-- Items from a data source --

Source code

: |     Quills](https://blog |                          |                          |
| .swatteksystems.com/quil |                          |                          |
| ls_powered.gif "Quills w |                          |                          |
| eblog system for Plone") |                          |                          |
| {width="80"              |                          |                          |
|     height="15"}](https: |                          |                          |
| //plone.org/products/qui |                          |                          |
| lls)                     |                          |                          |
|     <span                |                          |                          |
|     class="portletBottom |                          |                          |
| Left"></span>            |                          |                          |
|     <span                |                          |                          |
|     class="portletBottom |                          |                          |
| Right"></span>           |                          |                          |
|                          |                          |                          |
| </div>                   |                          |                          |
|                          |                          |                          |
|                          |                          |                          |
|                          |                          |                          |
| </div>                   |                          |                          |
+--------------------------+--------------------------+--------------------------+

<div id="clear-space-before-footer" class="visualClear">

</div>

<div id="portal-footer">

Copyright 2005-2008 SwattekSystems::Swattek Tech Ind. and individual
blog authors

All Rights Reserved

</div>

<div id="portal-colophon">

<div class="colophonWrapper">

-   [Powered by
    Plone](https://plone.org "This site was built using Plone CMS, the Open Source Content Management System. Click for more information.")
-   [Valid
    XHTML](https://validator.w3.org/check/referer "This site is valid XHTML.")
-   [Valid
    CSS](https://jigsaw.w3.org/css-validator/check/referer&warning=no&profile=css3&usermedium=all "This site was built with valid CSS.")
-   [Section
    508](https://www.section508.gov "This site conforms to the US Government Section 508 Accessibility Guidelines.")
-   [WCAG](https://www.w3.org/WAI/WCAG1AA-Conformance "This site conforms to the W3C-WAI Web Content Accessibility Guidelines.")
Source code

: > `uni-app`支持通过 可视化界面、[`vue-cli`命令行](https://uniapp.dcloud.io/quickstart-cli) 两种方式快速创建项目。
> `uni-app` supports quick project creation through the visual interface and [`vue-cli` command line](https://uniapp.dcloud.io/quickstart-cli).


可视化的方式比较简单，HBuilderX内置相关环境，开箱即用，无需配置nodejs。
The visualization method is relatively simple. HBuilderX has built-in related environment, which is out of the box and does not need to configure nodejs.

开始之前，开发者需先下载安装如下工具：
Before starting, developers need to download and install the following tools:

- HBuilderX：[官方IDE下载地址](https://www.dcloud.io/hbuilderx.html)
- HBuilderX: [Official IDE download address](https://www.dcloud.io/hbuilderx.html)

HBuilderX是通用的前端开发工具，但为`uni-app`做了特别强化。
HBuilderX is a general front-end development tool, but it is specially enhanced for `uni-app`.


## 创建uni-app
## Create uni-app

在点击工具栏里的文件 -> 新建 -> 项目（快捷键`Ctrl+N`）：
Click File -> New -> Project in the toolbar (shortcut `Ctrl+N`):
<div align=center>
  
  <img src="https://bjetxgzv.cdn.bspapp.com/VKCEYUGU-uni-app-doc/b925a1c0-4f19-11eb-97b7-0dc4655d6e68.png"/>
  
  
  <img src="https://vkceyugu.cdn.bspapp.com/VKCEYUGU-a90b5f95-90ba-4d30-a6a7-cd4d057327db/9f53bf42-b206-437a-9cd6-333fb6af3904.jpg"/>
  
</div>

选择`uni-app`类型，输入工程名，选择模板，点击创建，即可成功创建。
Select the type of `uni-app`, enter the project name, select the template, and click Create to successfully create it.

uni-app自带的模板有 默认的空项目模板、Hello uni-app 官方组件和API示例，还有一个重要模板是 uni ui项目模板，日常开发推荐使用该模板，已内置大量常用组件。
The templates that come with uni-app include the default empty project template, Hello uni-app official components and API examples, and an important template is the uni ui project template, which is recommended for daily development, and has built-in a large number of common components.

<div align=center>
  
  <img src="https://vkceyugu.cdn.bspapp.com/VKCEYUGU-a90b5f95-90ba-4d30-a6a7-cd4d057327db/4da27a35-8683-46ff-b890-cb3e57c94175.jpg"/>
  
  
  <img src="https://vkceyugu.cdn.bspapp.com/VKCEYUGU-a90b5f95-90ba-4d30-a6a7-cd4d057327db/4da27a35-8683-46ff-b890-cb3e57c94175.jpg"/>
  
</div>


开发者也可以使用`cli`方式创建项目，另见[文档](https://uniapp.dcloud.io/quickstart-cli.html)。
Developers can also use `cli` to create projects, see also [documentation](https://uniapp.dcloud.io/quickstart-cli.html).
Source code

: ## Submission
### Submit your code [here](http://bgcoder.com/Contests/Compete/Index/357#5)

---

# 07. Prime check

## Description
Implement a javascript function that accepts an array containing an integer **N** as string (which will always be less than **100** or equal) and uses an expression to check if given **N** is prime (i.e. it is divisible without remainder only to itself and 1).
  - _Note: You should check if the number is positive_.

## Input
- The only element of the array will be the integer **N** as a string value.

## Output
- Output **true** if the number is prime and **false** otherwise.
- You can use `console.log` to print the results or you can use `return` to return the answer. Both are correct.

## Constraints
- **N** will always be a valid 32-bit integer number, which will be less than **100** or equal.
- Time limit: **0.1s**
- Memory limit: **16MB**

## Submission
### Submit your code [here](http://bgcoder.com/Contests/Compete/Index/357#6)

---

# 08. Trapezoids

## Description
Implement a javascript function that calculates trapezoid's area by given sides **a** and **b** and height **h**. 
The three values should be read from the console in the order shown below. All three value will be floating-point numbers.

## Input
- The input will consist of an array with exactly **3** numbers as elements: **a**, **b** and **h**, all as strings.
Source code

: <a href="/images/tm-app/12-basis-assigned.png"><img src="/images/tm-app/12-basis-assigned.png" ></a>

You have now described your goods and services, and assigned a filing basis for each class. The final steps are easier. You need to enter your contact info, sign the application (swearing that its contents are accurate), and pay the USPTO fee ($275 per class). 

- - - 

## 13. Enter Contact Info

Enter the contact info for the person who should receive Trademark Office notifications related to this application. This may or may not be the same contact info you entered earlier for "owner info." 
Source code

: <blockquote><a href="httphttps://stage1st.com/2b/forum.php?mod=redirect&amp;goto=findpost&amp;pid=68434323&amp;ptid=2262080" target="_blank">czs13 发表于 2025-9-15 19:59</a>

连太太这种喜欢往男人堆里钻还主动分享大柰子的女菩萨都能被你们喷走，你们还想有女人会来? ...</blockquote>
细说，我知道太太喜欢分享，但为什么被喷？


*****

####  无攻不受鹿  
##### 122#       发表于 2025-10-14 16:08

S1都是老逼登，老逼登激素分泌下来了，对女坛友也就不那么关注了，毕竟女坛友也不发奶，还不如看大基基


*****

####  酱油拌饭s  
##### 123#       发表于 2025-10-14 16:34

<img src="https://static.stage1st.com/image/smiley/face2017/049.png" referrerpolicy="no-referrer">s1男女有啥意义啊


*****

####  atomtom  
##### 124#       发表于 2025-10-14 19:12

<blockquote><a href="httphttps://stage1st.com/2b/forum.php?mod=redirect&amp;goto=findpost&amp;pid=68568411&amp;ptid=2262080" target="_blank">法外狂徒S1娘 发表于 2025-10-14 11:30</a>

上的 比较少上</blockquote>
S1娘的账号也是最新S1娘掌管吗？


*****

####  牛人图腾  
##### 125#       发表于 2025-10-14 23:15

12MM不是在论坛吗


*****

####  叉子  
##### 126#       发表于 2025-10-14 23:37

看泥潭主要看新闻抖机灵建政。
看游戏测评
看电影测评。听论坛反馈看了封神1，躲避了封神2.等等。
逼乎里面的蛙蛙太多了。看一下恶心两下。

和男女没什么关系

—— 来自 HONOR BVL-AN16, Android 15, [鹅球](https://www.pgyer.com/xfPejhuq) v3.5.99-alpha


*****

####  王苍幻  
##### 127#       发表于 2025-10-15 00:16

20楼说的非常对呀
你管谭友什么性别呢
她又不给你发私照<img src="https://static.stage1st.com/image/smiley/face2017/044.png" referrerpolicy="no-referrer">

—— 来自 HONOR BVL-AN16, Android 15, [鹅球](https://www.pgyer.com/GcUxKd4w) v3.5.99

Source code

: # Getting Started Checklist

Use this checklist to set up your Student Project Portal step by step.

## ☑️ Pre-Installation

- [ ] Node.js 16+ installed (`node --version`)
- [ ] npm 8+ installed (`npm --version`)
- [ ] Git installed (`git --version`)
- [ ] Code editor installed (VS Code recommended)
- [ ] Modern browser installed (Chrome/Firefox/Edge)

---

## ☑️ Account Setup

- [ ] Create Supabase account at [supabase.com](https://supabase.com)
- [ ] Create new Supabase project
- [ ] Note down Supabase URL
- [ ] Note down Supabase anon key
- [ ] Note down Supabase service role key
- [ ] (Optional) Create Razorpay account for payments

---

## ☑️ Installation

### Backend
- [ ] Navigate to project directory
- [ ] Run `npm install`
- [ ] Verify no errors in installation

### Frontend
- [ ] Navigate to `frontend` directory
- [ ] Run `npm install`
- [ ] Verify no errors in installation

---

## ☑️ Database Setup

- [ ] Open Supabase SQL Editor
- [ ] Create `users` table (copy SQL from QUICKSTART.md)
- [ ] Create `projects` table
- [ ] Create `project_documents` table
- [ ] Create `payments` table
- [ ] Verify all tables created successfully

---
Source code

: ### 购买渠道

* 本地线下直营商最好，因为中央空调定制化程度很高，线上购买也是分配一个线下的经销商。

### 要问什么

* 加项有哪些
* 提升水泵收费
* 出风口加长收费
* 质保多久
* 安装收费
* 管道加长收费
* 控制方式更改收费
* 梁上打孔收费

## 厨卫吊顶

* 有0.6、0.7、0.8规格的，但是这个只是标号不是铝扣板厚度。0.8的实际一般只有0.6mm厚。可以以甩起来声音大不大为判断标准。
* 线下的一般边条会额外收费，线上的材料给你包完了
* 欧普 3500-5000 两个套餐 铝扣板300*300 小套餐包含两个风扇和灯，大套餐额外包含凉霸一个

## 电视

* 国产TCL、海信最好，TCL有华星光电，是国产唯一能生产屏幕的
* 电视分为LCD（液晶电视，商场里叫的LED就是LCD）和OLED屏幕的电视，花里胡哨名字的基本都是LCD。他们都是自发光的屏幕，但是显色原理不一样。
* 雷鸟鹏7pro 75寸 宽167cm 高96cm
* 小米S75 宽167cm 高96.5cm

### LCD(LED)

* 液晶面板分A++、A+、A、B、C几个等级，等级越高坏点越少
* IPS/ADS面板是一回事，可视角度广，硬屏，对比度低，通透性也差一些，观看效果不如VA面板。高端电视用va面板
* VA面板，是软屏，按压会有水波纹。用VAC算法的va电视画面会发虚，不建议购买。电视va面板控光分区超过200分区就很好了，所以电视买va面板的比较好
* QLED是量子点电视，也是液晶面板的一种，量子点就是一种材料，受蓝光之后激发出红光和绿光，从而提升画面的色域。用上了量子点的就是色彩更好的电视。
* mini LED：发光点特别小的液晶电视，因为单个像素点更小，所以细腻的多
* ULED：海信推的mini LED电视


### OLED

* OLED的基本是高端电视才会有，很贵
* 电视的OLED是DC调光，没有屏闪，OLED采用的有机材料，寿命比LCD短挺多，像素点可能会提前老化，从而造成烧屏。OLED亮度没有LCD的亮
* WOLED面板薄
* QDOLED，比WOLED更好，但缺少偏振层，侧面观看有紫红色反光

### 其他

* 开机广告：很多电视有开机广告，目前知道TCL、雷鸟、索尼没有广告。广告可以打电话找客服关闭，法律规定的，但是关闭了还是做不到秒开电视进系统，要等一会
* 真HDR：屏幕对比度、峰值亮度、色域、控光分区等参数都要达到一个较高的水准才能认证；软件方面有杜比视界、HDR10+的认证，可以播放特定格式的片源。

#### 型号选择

-- What needs to be done --
All lines above that include the word "referrer" should be located and copied.

-- Response to this task --
<img src="https://static.stage1st.com/image/smiley/face2017/049.png" referrerpolicy="no-referrer">s1男女有啥意义啊
她又不给你发私照<img src="https://static.stage1st.com/image/smiley/face2017/044.png" referrerpolicy="no-referrer">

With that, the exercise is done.